My battle with me.
At A Glance
Author Pierced Star
Contact blackxtc_13@yahoo.com
IAM pierced_star
When N/A
Artist Self Inflicted
I'd read a lot about self injury as a kid. It wasn't until I was 11 that I ever tried anything. I remember it all so clearly, you always remember your first cut.

I was barely 11 when it happened. My dad was away on a "business" trip in Oregon. My brother discovered my dad was with his secretary, having an affair. I couldn't believe what was happening, I didn't understand why my dad didn't love his family anymore.

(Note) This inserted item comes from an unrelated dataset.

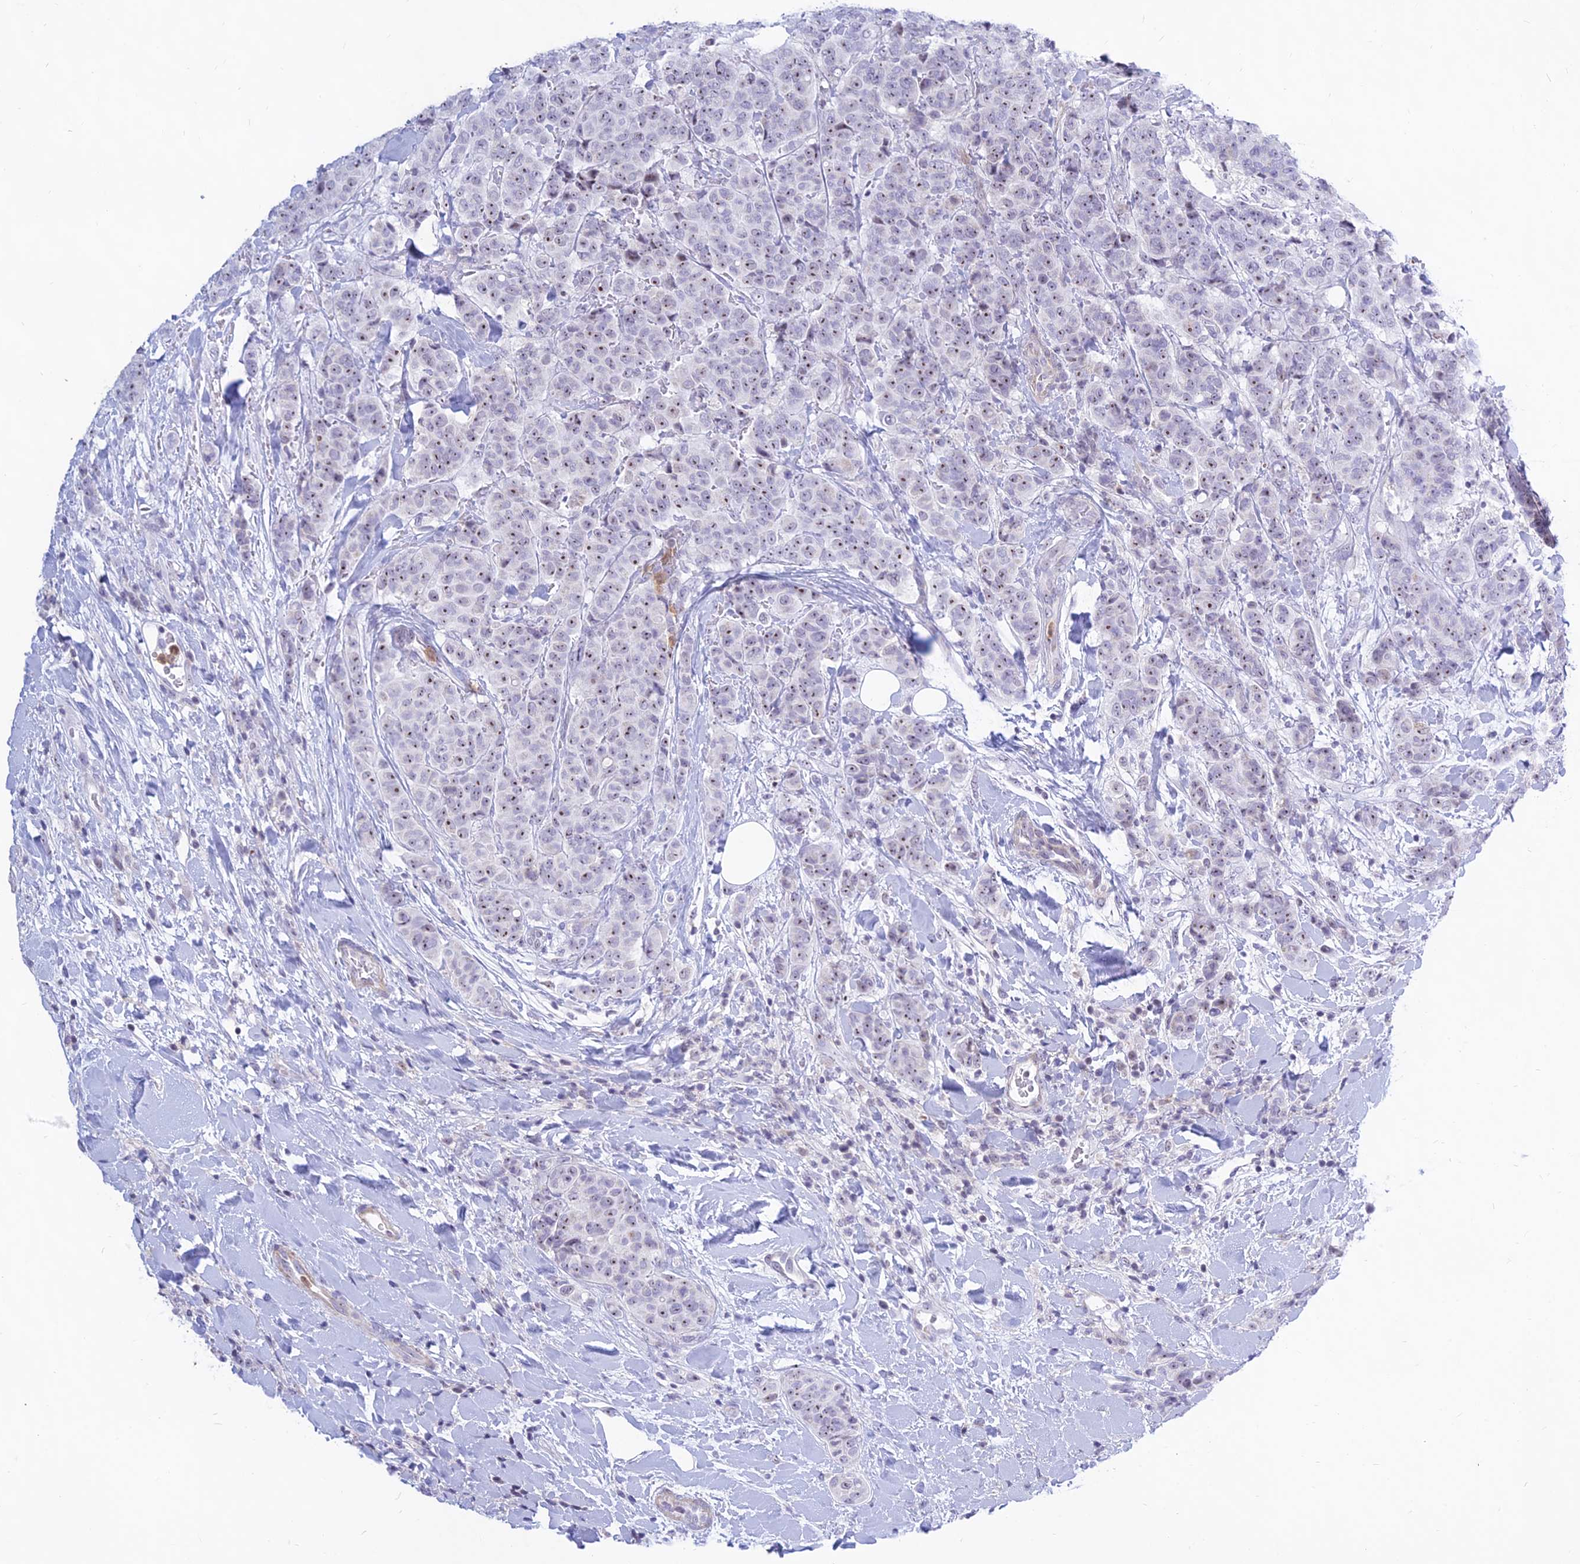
{"staining": {"intensity": "moderate", "quantity": "25%-75%", "location": "nuclear"}, "tissue": "breast cancer", "cell_type": "Tumor cells", "image_type": "cancer", "snomed": [{"axis": "morphology", "description": "Duct carcinoma"}, {"axis": "topography", "description": "Breast"}], "caption": "Brown immunohistochemical staining in breast cancer exhibits moderate nuclear expression in approximately 25%-75% of tumor cells.", "gene": "KRR1", "patient": {"sex": "female", "age": 40}}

I couldn't cry about it. No matter how much and how hard I wanted to, I couldn't. So I did what I never thought I would. I heated a metal pin over a candle and burned the 'fuck' into my lower leg. I spent the rest of that night listening to my brother hitting the fence with a bat and my mom crying.

When I turned 13 I met an amazing guy that I dated for over a year. He was the greatest guy, but on my 14th birthday everything changed. He started calling me names and telling me I was only worth what someone would pay for me. A few months later he would push me and pull my hair. I couldn't take it anymore so I started injuring myself, this time with knives.

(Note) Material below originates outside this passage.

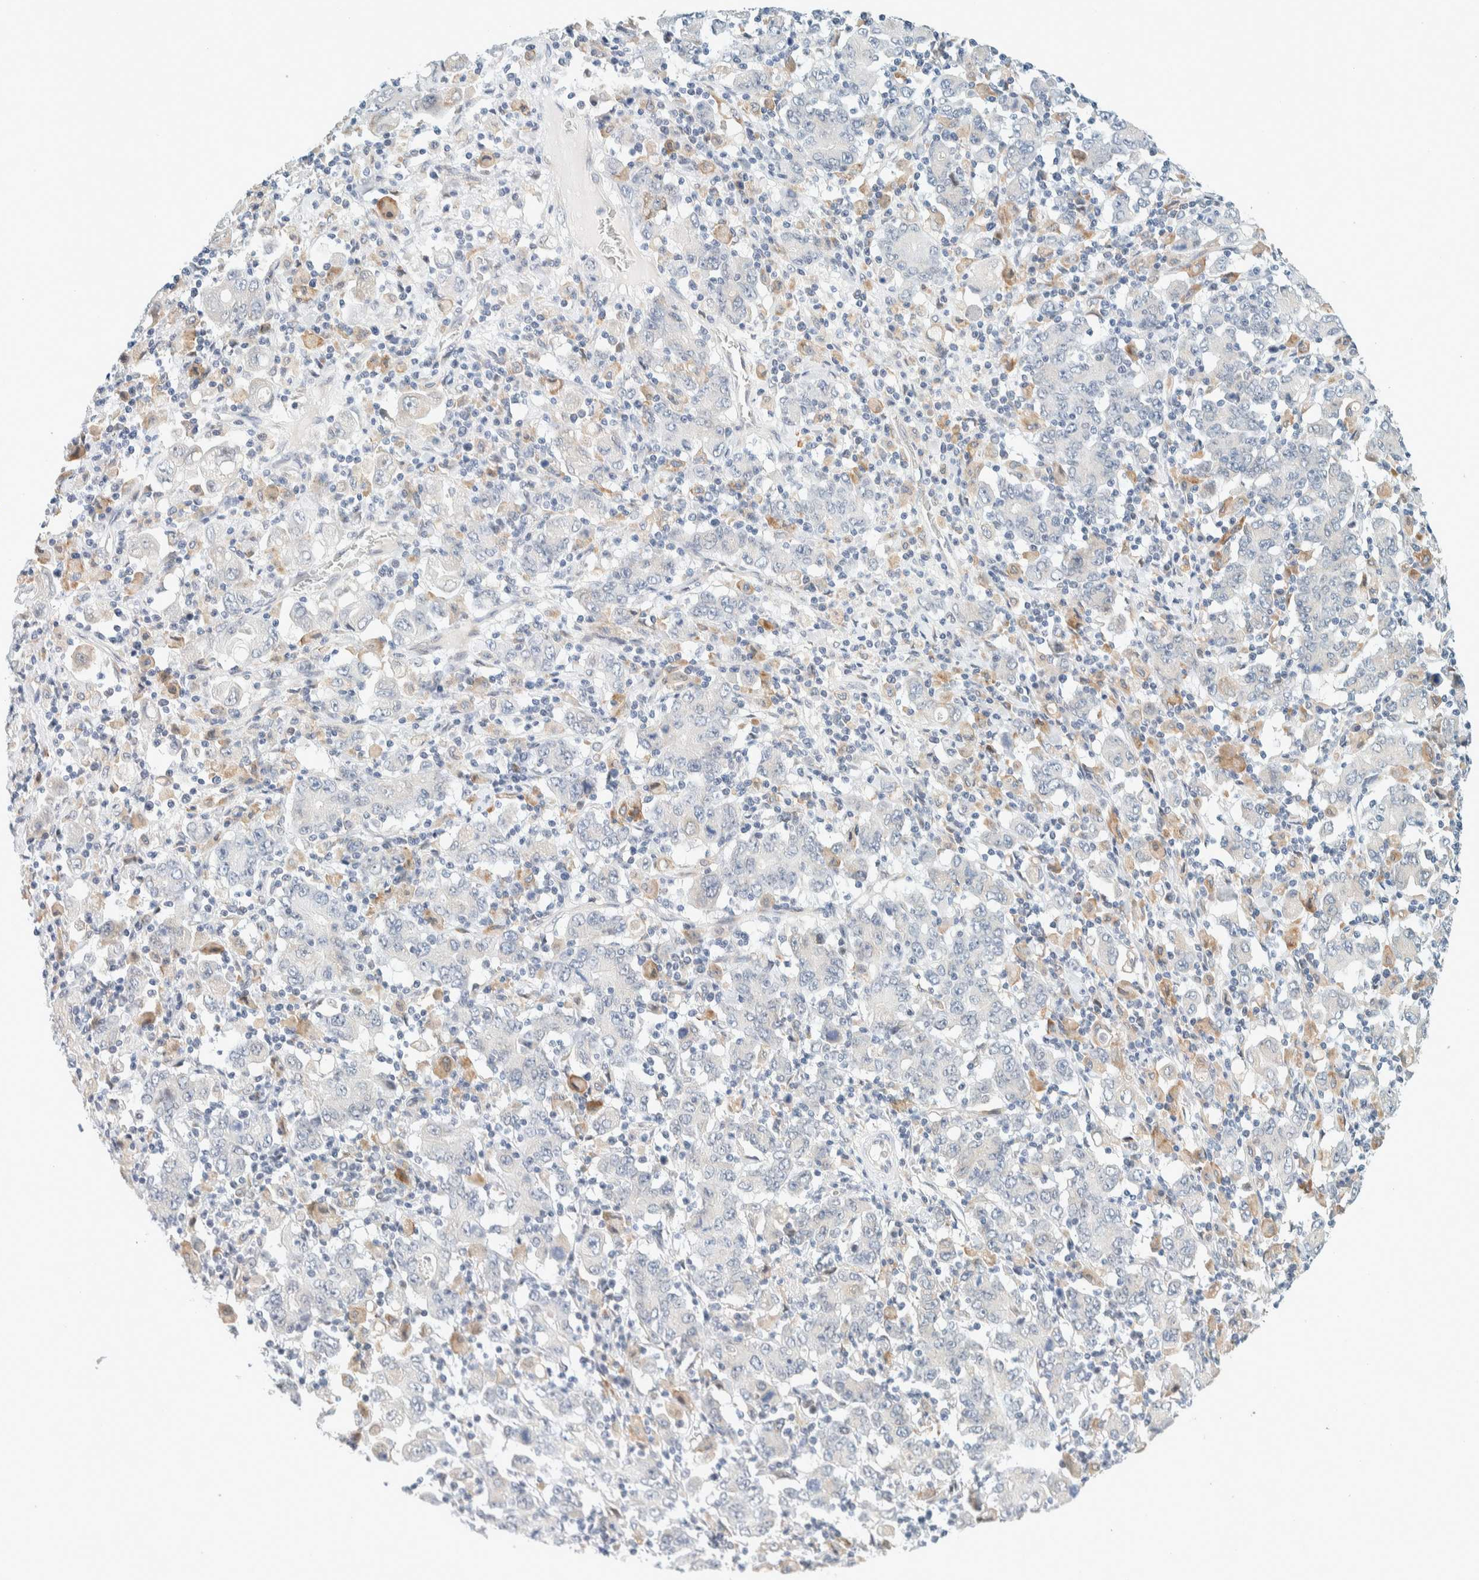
{"staining": {"intensity": "weak", "quantity": "25%-75%", "location": "cytoplasmic/membranous"}, "tissue": "stomach cancer", "cell_type": "Tumor cells", "image_type": "cancer", "snomed": [{"axis": "morphology", "description": "Adenocarcinoma, NOS"}, {"axis": "topography", "description": "Stomach, upper"}], "caption": "A low amount of weak cytoplasmic/membranous expression is seen in approximately 25%-75% of tumor cells in adenocarcinoma (stomach) tissue. The protein of interest is shown in brown color, while the nuclei are stained blue.", "gene": "SUMF2", "patient": {"sex": "male", "age": 69}}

Every time I fought with him, which was almost everyday, it would end with me wanting to cry and cutting. I honestly thought he was everything that I would ever need from someone. How wrong I was.

I had had a best guy friend who knew everything about me and was amazing. He held me the nights I cut myself and he told me that I was beautiful and if my boyfriend couldn't see that then he was an idiot. He had stopped me countless times from jumping off balcony's and slicing open my veins with razors. He never called me crazy for cutting, he never used it against me. He was the only one in my life that I could count on and I never wanted to loose him.

A few months later my boyfriend broke up with me. He still harassed me though. He followed me around town and then sit across the street from my house and shout profanities at me in public. I never thought I could feel worse until my guy friend killed himself. He had slit his wrists and taken over 100 sleeping pills and a bottle of vodka. He left a note saying that he would rather kill himself than continue to see me hurt, and since he couldn't stop the pain, he died. I could believe what was happening and for months I could feel nothing but guilt that I had caused my best friend to kill himself.

By the time I was 15, his death really hit me. It finally occurred to me that I would never be able to hear his voice, or feel the warmth of his arms around me. I couldn't cry. I would sit at night and try to cry, and only end with tears running out of my arms. This went on for 4 months until I was sent on a 5150 by my high school and put under therapist watch.

I still hurt a lot, but I'm trying to teach myself different ways of coping with my past. I know that no matter if I stop cutting today and never touch anything to my skin till I die, that I will still be a self injurer. I'm never going to get the urge to cut out of my system.

To a lot of people I meet, their first thoughts of me are that I need to be sent to a mental hospital and locked up. Some people ask me if I want to die. Out of everything I've been through, not once have I had any luck with suicide. I've only ever stood on a balcony and said this is the moment. I've been through dark times, and as I look back at all the times I wanted to jump, I realize that I didn't. I never wanted to jump, I wanted to know if I had someone there to catch me if I fell.

I did have that person, but for almost 2 years he's been gone. I know that I'll never stop morning over him, but I know now just how much he cared. I still have guilt over why he did it, but I know now it was his decision I couldn't have ever made him do something.

Cutting will be a coping strategy for me until I die. I never cut deep enough to need stitches, I never cut so deep that I can't stop bleeding. I only cut deep enough so that all the anger, pain, hate and even love that's been hiding for so long comes out.

Those out there who ever considered cutting/hurting themselves think back. Think about the times people have hurt you and tell yourself your worth more than that. People are beautiful and shouldn't be pushed so far down that they feel they need to hurt to feel better. Everyone deserves to be loved and to be treated with respect. You are your own person, no ones pet, no ones slave. You alone have the strength inside to survive.


Disclaimer: The experience above was submitted by a BME reader and has not
been edited. We can not guarantee that the experience is accurate, truthful,
or contains valid or even safe advice. We strongly urge you to use BME and
other resources to educate yourself so you can make safe informed decisions.